[Document extract]
◆ ◆ ◆ ◆ ◆

Ballina High School in New South Wales, Australia, was established in 1956. This was the first high school in Ballina to be opened. It was announced in February 2015 that 7-12 students at Ballina High School and Southern Cross K-12 would combine to form the $40 million super school "Ballina Coast High School". New school and community facilities would be built on the existing Ballina High School site and would be completed to commence the 2019 school year. Southern Cross will continue to cater for students in years K to 6 and support units and will be the site for all distance education in Ballina. In 2017 demolition of Ballina High began and the remaining students in 8-12 were moved to the Southern Cross campus along with the first year of year 7 to begin the formation of Ballina Coast High School.

The Project

Developed by Gunai Poet, Kirli Saunders, Poetry in First Languages (PIFL), delivered by Red Room Poetry, celebrates, shares and preserves knowledge of First Nations languages and culture through poetry, music and art. PIFL seeks to support students to create poetry in First Languages by connecting them to First Nations Poets, Elders and Language Custodians on country through Red Room workshops. The underpinning focus is to strengthen the connection of First Nations students to country, language and community in order to empower them to feel pride in their cultural identities resulting in enhanced wellbeing.

◆ ◆ ◆ ◆ ◆

[Problem set]
1 – According to the text on Ballina High School, in what year was the school established?
2 – Carry on the text about Ballina High School and the Poetry in First Languages project from the point where it ends.
The data after this text has no connection to it.

[Provided data]
◆ ◆ ◆ ◆ ◆

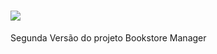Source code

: # <img src="Dimensões personalizadas 500x250 px.jpeg">
Segunda Versão do projeto Bookstore Manager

◆ ◆ ◆ ◆ ◆

[Answers per task]
1 – 1956

2 –
This year PIFL Bundjalung will focus on connecting to Country and the responsibility we have as custodians to preserve the land and all creatures and species who live on the land. This iteration of PIFL aims to support students to create poetry about local species of flora and fauna, drawing on Bundjalung Language. Students will bring about awareness of endangered species and encourage change in the local environment and community. 

In April, this project will take students from Ballina High School on Country with Elders and Custodians, as well as poet Nick Paton. The workshops willeducate them in conservation practices and support students in learning about Bundjalung culture and land. Students will create poems in Bundjalung language to celebrate local flora and fauna, which will be published and performed meaningfully in the broader community.